Pml nuclear body disruption cooperates in APL pathogenesis and impairs DNA damage repair pathways in mice

A hallmark of acute promyelocytic leukemia (APL) is altered nuclear architecture, with disruption of PML nuclear bodies (NBs) mediated by the PML-RARα oncoprotein. To address whether this phenomenon plays a role in disease pathogenesis, we generated a knock-in mouse model with NB disruption mediated by two point mutations (C62A/C65A) in the Pml RING domain. While no leukemias developed in Pml C62A/C65A mice, these transgenic mice also expressing RARα linked to a dimerization domain (p50-RARα model) exhibited a doubling in the rate of leukemia, with a reduced latency period.
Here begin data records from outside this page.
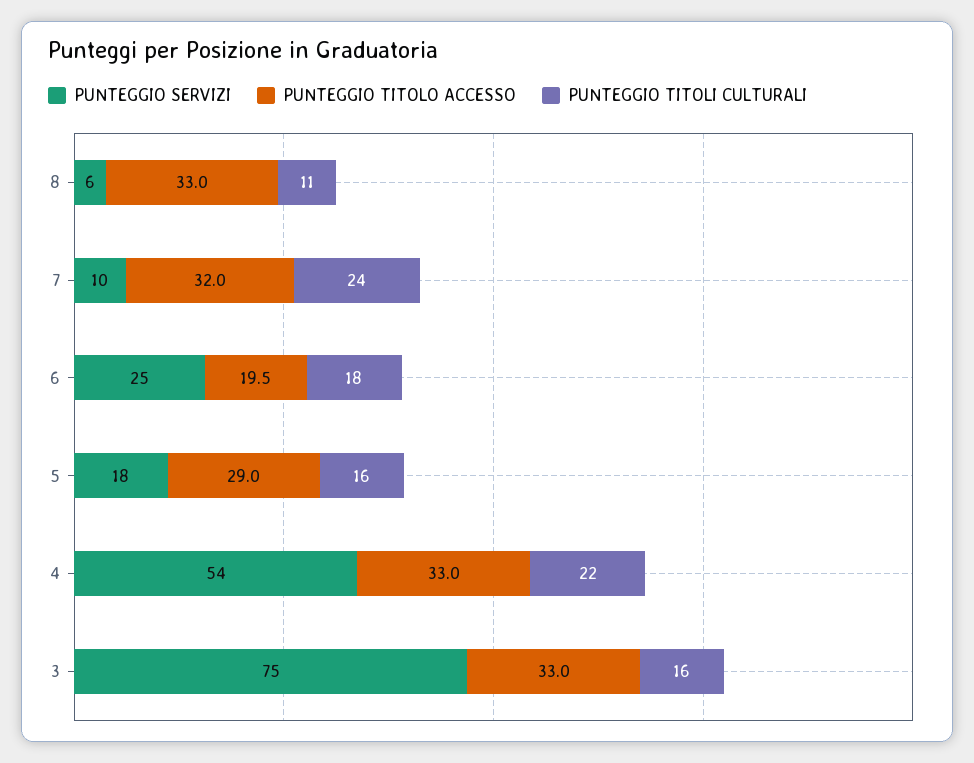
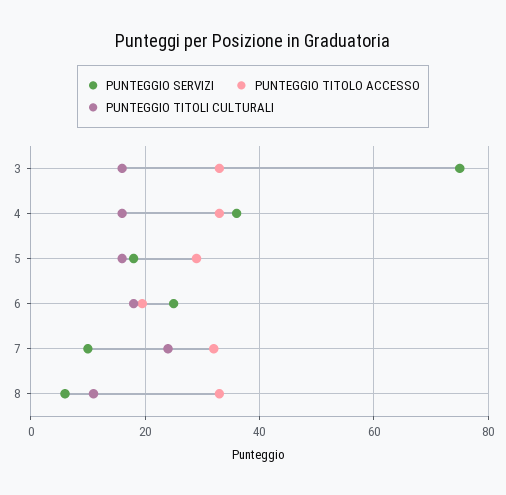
  {
    "PUNTEGGIO SERVIZI": {
      "8": 6,
      "7": 10,
      "6": 25,
      "5": 18,
-     "4": 54,
+     "4": 36,
      "3": 75
    },
    "PUNTEGGIO TITOLO ACCESSO": {
      "8": 33,
      "7": 32,
      "6": 19.5,
      "5": 29,
      "4": 33,
      "3": 33
    },
    "PUNTEGGIO TITOLI CULTURALI": {
      "8": 11,
      "7": 24,
      "6": 18,
      "5": 16,
-     "4": 22,
+     "4": 16,
      "3": 16
    }
  }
Additionally, we found that response to targeted therapy with all- trans retinoic acid (ATRA) in vivo was dependent on NB integrity. PML-RARα is recognized to be insufficient for development of APL, requiring acquisition of cooperating mutations. We therefore investigated whether NB disruption might be mutagenic. Compared to wild-type cells, primary Pml C62A/C65A cells exhibited increased sister-chromatid exchange and chromosome abnormalities. Moreover, functional assays showed impaired homologous recombination (HR) and non-homologous end-joining (NHEJ) repair pathways, with defective localization of Brca1 and Rad51 to sites of DNA damage. These data directly demonstrate that Pml NBs are critical for DNA damage responses, and suggest that Pml NB disruption is a central contributor to APL pathogenesis.